Data excerpts:
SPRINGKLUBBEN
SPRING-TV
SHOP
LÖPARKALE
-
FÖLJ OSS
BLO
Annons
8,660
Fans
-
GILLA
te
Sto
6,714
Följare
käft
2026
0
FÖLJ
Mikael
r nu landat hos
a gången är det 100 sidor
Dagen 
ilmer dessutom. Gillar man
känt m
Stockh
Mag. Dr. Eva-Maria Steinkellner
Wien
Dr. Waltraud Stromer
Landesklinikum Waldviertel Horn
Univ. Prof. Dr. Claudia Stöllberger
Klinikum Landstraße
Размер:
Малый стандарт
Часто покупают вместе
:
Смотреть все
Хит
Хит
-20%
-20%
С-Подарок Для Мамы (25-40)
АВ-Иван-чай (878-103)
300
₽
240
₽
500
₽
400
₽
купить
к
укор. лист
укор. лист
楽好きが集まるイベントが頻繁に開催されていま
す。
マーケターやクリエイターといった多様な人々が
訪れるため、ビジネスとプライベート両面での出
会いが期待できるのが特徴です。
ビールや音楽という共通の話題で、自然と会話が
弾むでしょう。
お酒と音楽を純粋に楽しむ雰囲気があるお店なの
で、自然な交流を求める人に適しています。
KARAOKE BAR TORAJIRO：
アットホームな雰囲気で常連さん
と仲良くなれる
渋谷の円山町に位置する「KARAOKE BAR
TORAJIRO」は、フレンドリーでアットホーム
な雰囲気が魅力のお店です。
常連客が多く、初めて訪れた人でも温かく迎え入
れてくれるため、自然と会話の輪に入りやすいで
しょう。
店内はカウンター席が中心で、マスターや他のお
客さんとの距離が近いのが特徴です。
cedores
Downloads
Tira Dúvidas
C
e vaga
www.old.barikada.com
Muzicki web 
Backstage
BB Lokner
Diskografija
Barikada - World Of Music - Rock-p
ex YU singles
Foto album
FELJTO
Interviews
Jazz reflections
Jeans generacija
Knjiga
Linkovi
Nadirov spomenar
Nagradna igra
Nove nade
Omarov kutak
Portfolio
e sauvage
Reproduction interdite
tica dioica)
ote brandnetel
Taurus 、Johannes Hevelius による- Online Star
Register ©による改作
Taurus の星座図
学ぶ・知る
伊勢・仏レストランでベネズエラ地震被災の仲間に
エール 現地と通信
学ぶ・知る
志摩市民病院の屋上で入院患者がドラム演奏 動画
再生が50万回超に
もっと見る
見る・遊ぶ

Instruction:
Output every line of the entries as a Markdown table with the columns Row and Line, numbering the rows in order and omitting blank lines.

Answer to the exercise:
| Row | Line |
|---|---|
| 1 | SPRINGKLUBBEN |
| 2 | SPRING-TV |
| 3 | SHOP |
| 4 | LÖPARKALE |
| 5 | - |
| 6 | FÖLJ OSS |
| 7 | BLO |
| 8 | Annons |
| 9 | 8,660 |
| 10 | Fans |
| 11 | - |
| 12 | GILLA |
| 13 | te |
| 14 | Sto |
| 15 | 6,714 |
| 16 | Följare |
| 17 | käft |
| 18 | 2026 |
| 19 | 0 |
| 20 | FÖLJ |
| 21 | Mikael |
| 22 | r nu landat hos |
| 23 | a gången är det 100 sidor |
| 24 | Dagen  |
| 25 | ilmer dessutom. Gillar man |
| 26 | känt m |
| 27 | Stockh |
| 28 | Mag. Dr. Eva-Maria Steinkellner |
| 29 | Wien |
| 30 | Dr. Waltraud Stromer |
| 31 | Landesklinikum Waldviertel Horn |
| 32 | Univ. Prof. Dr. Claudia Stöllberger |
| 33 | Klinikum Landstraße |
| 34 | Размер: |
| 35 | Малый стандарт |
| 36 | Часто покупают вместе |
| 37 | : |
| 38 | Смотреть все |
| 39 | Хит |
| 40 | Хит |
| 41 | -20% |
| 42 | -20% |
| 43 | С-Подарок Для Мамы (25-40) |
| 44 | АВ-Иван-чай (878-103) |
| 45 | 300 |
| 46 | ₽ |
| 47 | 240 |
| 48 | ₽ |
| 49 | 500 |
| 50 | ₽ |
| 51 | 400 |
| 52 | ₽ |
| 53 | купить |
| 54 | к |
| 55 | укор. лист |
| 56 | укор. лист |
| 57 | 楽好きが集まるイベントが頻繁に開催されていま |
| 58 | す。 |
| 59 | マーケターやクリエイターといった多様な人々が |
| 60 | 訪れるため、ビジネスとプライベート両面での出 |
| 61 | 会いが期待できるのが特徴です。 |
| 62 | ビールや音楽という共通の話題で、自然と会話が |
| 63 | 弾むでしょう。 |
| 64 | お酒と音楽を純粋に楽しむ雰囲気があるお店なの |
| 65 | で、自然な交流を求める人に適しています。 |
| 66 | KARAOKE BAR TORAJIRO： |
| 67 | アットホームな雰囲気で常連さん |
| 68 | と仲良くなれる |
| 69 | 渋谷の円山町に位置する「KARAOKE BAR |
| 70 | TORAJIRO」は、フレンドリーでアットホーム |
| 71 | な雰囲気が魅力のお店です。 |
| 72 | 常連客が多く、初めて訪れた人でも温かく迎え入 |
| 73 | れてくれるため、自然と会話の輪に入りやすいで |
| 74 | しょう。 |
| 75 | 店内はカウンター席が中心で、マスターや他のお |
| 76 | 客さんとの距離が近いのが特徴です。 |
| 77 | cedores |
| 78 | Downloads |
| 79 | Tira Dúvidas |
| 80 | C |
| 81 | e vaga |
| 82 | www.old.barikada.com |
| 83 | Muzicki web  |
| 84 | Backstage |
| 85 | BB Lokner |
| 86 | Diskografija |
| 87 | Barikada - World Of Music - Rock-p |
| 88 | ex YU singles |
| 89 | Foto album |
| 90 | FELJTO |
| 91 | Interviews |
| 92 | Jazz reflections |
| 93 | Jeans generacija |
| 94 | Knjiga |
| 95 | Linkovi |
| 96 | Nadirov spomenar |
| 97 | Nagradna igra |
| 98 | Nove nade |
| 99 | Omarov kutak |
| 100 | Portfolio |
| 101 | e sauvage |
| 102 | Reproduction interdite |
| 103 | tica dioica) |
| 104 | ote brandnetel |
| 105 | Taurus 、Johannes Hevelius による- Online Star |
| 106 | Register ©による改作 |
| 107 | Taurus の星座図 |
| 108 | 学ぶ・知る |
| 109 | 伊勢・仏レストランでベネズエラ地震被災の仲間に |
| 110 | エール 現地と通信 |
| 111 | 学ぶ・知る |
| 112 | 志摩市民病院の屋上で入院患者がドラム演奏 動画 |
| 113 | 再生が50万回超に |
| 114 | もっと見る |
| 115 | 見る・遊ぶ |